Mr. Vincent comes into the job facing several issues from both the past and the future. They range from the challenges of the addition of the N.C. 55 bypass to moving the town past the ghosts and demons of the recent past.
““I feel like the tension is gone,” he said. “I think there’s some scars — and I don’t get into that — from hearing stories you can tell there’s some scars. But I think in time, people will get over that.”
Growth is one of the biggest challenges facing the town in the days ahead. He explains there is an explosion of growth just waiting beneath the surface and when it does erupt, the town has to be ready.
Mr. Vincent would like to see the most looming example of that growth, the bypass, become a gateway to Angier.
“We’ve got to have a plan,” he said. “We know where the growth is coming from and we know the bypass is going to help with the traffic issues.”

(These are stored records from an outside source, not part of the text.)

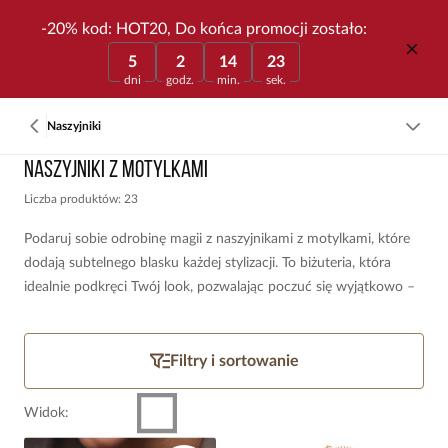
-20% kod: HOT20, Do końca promocji zostało:
5
2
14
23
dni
godz.
min.
sek.
Naszyjniki
Naszyjniki z motylkami
Liczba produktów: 23
Podaruj sobie odrobinę magii z naszyjnikami z motylkami, które
dodają subtelnego blasku każdej stylizacji. To biżuteria, która
idealnie podkręci Twój look, pozwalając poczuć się wyjątkowo –
zarówno na co dzień, jak i przy większych wyjściach. Odkryj
naszą kolekcję i znajdź model, który wyrazi Twój charakter albo
stanie się prezentem pełnym symboliki.
Filtry i sortowanie
Widok
: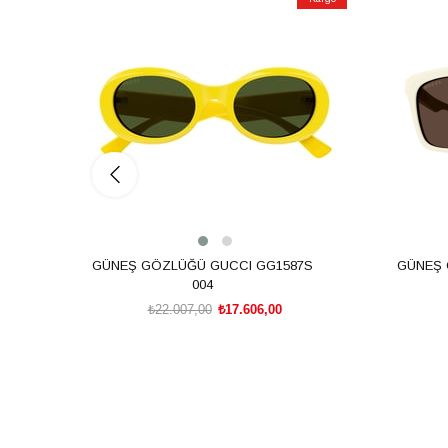
İndirim
İndirim
%20İndirim
%20İndiri
GÜNEŞ GÖZLÜĞÜ GUCCI GG1587S
GÜNEŞ 
004
₺22.007,00
₺17.606,00
SEPETE EKLE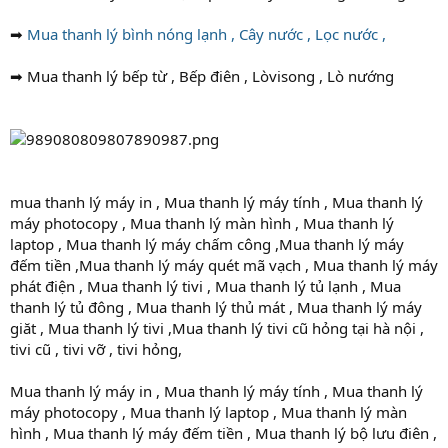
➡
Mua thanh lý bình nóng lạnh , Cây nước , Lọc nước ,
➡ Mua thanh lý bếp từ , Bếp điên , Lòvisong , Lò nướng
mua thanh lý máy in , Mua thanh lý máy tính , Mua thanh lý
máy photocopy , Mua thanh lý màn hình , Mua thanh lý
laptop , Mua thanh lý máy chấm công ,Mua thanh lý máy
đếm tiền ,Mua thanh lý máy quét mã vạch , Mua thanh lý máy
phát điện , Mua thanh lý tivi , Mua thanh lý tủ lạnh , Mua
thanh lý tủ đông , Mua thanh lý thủ mát , Mua thanh lý máy
giăt , Mua thanh lý tivi ,Mua thanh lý tivi cũ hỏng tại hà nội ,
tivi cũ , tivi vỡ , tivi hỏng,
Mua thanh lý máy in , Mua thanh lý máy tính , Mua thanh lý
máy photocopy , Mua thanh lý laptop , Mua thanh lý màn
hình , Mua thanh lý máy đếm tiền , Mua thanh lý bộ lưu điên ,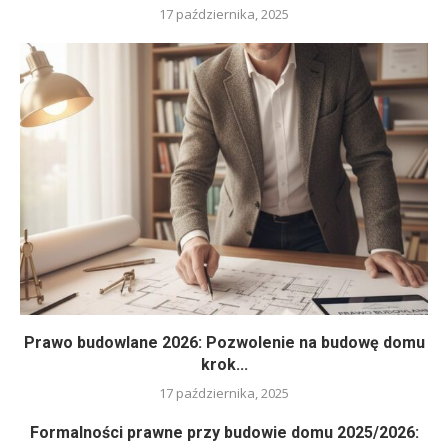
17 października, 2025
Prawo budowlane 2026: Pozwolenie na budowę domu
krok...
17 października, 2025
Formalności prawne przy budowie domu 2025/2026: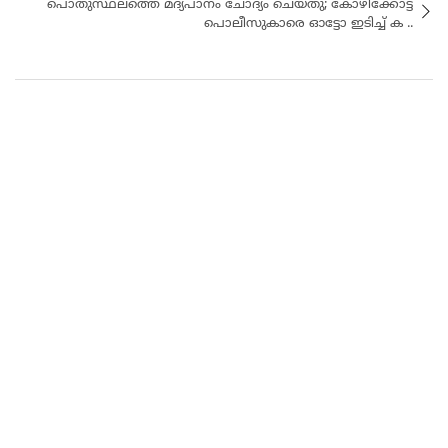
പൊതുസ്ഥലത്തെ മദ്യപാനം ചോദ്യം ചെയ്തു; കോഴിക്കോട്ട്
പൊലീസുകാരെ ഓട്ടോ ഇടിച്ച്‌ ക ..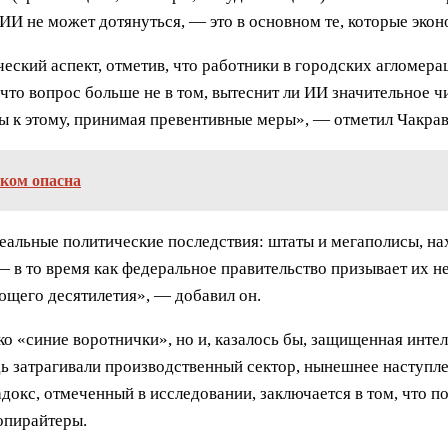
 ИИ не может дотянуться, — это в основном те, которые экон
еский аспект, отметив, что работники в городских агломера
то вопрос больше не в том, вытеснит ли ИИ значительное чис
мы к этому, принимая превентивные меры», — отметил Чакрав
ком опасна
еальные политические последствия: штаты и мегаполисы, на
 в то время как федеральное правительство призывает их н
ющего десятилетия», — добавил он.
ко «синие воротнички», но и, казалось бы, защищенная интел
дь затрагивали производственный сектор, нынешнее наступ
кс, отмеченный в исследовании, заключается в том, что по
опирайтеры.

There’s also the economic development which the town has been clamoring and yearning for, even if it doesn’t come in the way most hope. He said with a recent decrease in actual manpower involved in manufacturing — in cases as much as 40 percent — it’s becoming a challenge to entice manufacturers to come to smaller areas, regardless of where.
“To find that large manufacturer for the community, I don’t think it’s out there,” he said. “What we’ll have to do is we have to be ready for them when they do want to come.”
He addresses the questions which arise from the situation he described. Calling for the future to include a readiness to accept whatever comes.
“What is it exactly we want to have, is it a commerce station?,” he said. “Or do we just let the consultants and the industry pick and choose where they want to be?”
Mr. Vincent says the town board of commissioners needs to decide and look forward at how they will seek the solution.
“Right now we’re 70-30,” he said. “We’re 70 percent residential, 30 percent commercial and the goal is 50-50. And that’s going to build a sound economy for us. And that’s where I want to go.”
While all of those questions remain to be answered, there are several areas of the past which have caused controversy, both in Angier and in Mr. Vincent’s life.
In early 2018, Mr. Vincent was serving as town manager of Huntersville, N.C., a post he resigned from following a physical altercation with his stepson.
On Jan. 21, 2018, he was taken into custody and charged with simple misdemeanor assault, according to reports.
He resigned almost immediately at the behest of the town council.
Mr. Vincent addresses the situation frankly and admits it did happen.
He said he and his wife were dealing with a stepson who was “headed in the wrong direction” and had been for about eight months.
“Basically, he and I that particular day, we did not see eye-to-eye,” Mr. Vincent admits. “When a teenager becomes very aggressive towards his mother and she’s at a point where something needs to be done, that’s what happened.”
Mr. Vincent also says the incident has brought the family closer together. He said interventions in the wake of the incident helped right the family ship.
“We’ve seen us where we’re to where we are now and it’s very strong,” he said.
As far as anyone who has harbored ill feelings or who has been critical of town officials for hiring him in spite of their knowledge of the incident, Mr. Vincent offers a reassurance about the aftermath and the time away from public life.
“I needed the time to get family straight and I think that’s important,” he said. “It gave us the time we needed and once it got to the point we’re so much better now, I started looking again.”